Find and copy each line of the data that includes "feature".

━━━━━ Data extracts ━━━━━

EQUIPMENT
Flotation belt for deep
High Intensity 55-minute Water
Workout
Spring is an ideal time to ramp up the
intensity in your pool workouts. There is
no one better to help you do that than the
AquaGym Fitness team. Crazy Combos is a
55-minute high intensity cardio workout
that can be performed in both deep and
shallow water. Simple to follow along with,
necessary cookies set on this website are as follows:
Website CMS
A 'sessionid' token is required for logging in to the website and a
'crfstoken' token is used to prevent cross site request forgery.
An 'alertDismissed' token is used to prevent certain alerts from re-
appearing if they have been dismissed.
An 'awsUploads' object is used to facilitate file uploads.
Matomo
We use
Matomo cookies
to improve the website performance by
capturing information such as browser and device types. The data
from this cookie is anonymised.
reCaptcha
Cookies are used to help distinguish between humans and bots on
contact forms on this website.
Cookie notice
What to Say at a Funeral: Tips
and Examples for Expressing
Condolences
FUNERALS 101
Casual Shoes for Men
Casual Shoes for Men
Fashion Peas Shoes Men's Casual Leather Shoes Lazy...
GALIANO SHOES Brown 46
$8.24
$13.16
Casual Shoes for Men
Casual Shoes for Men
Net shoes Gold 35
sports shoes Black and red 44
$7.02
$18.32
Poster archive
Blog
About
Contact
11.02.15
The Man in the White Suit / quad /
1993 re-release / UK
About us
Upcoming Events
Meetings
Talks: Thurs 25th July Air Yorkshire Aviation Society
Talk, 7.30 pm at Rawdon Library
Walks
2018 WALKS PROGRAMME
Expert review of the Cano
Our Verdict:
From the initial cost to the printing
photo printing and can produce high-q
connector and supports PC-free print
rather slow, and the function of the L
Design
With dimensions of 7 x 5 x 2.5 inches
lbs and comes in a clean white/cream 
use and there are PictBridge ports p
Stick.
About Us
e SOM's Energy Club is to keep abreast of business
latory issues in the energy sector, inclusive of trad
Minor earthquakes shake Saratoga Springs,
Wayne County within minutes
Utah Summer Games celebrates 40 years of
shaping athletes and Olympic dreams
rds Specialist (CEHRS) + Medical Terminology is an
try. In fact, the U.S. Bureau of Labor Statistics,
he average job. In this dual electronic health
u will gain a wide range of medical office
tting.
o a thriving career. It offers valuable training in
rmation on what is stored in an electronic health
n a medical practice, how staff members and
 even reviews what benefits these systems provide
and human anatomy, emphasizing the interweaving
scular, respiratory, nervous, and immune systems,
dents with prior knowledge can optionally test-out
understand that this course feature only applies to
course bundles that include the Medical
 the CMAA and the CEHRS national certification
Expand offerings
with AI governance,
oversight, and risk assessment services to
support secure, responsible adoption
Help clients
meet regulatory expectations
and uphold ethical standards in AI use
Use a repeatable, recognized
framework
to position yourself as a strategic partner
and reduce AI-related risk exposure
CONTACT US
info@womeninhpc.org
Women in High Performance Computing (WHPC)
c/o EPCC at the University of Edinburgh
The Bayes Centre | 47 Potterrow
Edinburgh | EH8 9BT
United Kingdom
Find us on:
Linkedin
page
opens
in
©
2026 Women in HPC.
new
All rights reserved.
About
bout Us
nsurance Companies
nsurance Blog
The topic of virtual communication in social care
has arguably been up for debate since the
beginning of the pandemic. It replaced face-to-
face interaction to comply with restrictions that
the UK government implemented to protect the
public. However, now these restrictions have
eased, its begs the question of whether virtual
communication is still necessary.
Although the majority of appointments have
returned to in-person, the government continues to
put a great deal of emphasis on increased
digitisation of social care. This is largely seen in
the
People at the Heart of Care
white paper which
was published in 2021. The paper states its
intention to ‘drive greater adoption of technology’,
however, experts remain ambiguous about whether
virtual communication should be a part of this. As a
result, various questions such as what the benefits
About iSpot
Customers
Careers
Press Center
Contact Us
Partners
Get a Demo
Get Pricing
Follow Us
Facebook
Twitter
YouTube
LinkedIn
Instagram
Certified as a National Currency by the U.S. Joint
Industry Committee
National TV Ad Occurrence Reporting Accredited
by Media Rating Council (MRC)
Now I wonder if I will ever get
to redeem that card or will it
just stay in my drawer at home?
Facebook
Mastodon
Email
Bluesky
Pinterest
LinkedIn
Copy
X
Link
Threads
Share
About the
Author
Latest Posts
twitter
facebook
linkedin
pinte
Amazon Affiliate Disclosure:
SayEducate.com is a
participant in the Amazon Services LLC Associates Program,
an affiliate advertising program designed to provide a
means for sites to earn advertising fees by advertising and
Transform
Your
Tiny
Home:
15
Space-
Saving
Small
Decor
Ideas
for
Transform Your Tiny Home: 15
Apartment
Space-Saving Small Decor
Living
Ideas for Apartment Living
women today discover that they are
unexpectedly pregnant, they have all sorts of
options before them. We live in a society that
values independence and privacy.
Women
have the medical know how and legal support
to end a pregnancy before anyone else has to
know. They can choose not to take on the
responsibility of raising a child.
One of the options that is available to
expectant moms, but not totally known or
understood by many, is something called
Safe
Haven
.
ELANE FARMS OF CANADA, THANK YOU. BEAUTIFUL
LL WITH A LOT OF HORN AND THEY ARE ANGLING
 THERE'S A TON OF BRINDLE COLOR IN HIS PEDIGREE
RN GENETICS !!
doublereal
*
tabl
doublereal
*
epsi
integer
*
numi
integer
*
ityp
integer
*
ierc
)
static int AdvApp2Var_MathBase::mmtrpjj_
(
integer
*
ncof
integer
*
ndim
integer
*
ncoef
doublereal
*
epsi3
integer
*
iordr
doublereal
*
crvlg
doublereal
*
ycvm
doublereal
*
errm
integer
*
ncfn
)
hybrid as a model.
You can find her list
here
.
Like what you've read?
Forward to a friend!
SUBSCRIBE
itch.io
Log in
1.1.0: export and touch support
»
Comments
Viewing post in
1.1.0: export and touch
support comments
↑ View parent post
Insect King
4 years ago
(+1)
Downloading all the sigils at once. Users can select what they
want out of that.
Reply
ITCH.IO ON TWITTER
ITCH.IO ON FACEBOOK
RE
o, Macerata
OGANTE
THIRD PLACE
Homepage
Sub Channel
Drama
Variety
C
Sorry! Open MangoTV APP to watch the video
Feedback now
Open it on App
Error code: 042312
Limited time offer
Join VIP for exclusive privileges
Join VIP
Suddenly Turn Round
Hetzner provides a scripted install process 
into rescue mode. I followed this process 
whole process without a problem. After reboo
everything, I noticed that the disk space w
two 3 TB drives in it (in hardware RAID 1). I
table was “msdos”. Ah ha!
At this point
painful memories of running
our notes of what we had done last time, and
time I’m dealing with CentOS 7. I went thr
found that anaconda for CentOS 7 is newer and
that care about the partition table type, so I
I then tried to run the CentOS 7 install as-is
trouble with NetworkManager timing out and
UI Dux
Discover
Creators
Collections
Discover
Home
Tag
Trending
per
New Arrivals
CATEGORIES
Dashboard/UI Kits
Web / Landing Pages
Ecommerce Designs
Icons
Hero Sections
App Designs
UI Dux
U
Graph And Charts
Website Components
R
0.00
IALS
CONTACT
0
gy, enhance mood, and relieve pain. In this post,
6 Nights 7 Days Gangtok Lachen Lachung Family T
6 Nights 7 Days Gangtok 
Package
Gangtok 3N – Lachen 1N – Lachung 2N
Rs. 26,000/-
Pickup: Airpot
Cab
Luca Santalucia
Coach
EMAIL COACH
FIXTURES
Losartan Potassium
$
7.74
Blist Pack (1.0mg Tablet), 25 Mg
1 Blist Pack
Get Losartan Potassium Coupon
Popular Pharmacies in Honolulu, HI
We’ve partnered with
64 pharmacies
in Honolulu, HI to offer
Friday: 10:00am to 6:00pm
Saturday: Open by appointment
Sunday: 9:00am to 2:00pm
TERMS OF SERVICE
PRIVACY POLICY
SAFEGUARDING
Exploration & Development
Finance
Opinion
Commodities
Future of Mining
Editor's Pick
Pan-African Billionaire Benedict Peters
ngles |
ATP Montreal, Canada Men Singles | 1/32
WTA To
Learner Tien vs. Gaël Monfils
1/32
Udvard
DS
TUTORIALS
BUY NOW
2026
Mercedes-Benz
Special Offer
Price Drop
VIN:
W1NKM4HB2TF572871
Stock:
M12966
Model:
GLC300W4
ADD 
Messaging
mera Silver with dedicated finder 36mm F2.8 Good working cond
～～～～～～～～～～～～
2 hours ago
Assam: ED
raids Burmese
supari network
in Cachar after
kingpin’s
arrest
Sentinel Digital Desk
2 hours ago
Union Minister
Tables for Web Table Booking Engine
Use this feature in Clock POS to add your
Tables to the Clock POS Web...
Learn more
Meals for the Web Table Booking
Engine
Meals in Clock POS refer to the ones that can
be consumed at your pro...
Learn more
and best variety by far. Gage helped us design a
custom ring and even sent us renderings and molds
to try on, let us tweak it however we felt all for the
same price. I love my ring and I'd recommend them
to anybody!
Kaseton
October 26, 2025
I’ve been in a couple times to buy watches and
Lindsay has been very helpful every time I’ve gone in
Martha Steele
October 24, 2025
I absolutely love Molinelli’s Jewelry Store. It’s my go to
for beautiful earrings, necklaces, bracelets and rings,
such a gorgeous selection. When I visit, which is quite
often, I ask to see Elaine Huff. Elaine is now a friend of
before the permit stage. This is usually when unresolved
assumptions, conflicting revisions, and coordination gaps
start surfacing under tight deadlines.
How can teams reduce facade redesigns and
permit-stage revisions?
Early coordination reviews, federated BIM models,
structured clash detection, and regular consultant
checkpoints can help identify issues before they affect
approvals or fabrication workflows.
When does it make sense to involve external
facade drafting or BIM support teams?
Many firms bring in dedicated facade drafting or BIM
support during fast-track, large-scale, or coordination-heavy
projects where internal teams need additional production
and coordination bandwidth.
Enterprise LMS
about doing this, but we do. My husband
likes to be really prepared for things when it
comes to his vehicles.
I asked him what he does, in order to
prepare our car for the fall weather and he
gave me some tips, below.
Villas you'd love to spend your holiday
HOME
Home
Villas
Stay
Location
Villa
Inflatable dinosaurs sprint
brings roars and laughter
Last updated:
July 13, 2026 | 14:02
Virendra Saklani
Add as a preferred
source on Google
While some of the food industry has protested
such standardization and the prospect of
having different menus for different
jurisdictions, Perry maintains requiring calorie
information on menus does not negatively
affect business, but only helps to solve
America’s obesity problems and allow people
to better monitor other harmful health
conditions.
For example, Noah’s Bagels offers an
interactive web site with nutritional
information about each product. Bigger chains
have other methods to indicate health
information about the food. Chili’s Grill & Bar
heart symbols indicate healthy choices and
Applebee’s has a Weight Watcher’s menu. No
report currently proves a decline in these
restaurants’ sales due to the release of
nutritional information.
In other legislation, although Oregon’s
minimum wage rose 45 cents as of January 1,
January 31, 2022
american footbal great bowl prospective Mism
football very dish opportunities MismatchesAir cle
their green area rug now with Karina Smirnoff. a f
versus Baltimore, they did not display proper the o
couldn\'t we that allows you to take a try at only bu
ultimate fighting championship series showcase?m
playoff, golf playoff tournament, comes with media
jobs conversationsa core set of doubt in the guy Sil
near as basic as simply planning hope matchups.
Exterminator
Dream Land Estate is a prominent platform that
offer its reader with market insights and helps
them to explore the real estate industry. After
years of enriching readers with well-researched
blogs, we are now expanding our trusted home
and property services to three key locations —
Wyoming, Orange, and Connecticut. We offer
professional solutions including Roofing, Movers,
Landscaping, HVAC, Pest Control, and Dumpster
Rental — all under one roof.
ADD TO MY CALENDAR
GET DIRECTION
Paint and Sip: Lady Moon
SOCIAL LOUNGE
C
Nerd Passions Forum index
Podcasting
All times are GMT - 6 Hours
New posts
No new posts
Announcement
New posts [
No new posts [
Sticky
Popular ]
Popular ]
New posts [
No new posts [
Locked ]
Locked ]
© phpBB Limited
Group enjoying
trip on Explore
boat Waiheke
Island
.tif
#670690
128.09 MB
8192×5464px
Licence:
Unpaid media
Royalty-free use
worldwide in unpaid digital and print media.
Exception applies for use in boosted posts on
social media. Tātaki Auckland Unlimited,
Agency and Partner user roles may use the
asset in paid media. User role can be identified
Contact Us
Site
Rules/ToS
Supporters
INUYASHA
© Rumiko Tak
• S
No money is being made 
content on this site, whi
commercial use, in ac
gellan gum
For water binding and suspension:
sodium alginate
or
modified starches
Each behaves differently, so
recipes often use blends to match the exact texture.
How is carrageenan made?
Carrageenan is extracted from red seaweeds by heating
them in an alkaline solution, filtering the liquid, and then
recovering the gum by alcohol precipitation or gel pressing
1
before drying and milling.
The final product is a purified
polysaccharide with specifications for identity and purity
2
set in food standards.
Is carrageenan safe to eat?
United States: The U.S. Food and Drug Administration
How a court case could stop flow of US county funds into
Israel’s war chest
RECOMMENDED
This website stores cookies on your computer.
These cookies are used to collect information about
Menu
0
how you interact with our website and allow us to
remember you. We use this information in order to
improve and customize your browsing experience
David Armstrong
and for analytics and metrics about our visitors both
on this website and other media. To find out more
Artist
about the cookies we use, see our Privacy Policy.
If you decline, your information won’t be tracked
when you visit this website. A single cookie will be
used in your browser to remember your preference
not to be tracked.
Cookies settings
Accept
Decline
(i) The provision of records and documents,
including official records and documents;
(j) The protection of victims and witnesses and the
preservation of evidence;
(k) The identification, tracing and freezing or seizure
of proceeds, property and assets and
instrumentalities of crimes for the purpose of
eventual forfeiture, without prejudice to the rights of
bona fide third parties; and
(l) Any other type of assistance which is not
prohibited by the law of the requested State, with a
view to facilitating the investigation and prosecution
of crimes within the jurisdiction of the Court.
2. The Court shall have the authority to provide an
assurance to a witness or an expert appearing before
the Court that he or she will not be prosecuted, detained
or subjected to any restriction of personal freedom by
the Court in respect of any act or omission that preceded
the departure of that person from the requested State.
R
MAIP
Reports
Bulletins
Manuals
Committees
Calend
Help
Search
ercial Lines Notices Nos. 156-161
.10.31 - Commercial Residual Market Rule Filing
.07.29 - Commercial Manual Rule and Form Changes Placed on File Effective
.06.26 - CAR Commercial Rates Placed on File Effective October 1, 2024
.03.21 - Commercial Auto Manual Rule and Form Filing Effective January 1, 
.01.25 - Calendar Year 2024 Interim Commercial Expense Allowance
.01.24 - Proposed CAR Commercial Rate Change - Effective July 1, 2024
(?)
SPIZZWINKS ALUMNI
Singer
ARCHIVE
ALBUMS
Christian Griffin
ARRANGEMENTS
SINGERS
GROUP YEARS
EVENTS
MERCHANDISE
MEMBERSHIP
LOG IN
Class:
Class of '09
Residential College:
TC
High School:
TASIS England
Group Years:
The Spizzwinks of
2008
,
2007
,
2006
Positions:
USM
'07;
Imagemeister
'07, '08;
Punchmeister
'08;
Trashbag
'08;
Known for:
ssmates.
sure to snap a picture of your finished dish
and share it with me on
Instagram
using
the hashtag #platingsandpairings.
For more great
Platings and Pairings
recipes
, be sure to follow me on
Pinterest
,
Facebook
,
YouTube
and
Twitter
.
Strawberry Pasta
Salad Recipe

━━━━━

* Response to this task *
understand that this course feature only applies to
Use this feature in Clock POS to add your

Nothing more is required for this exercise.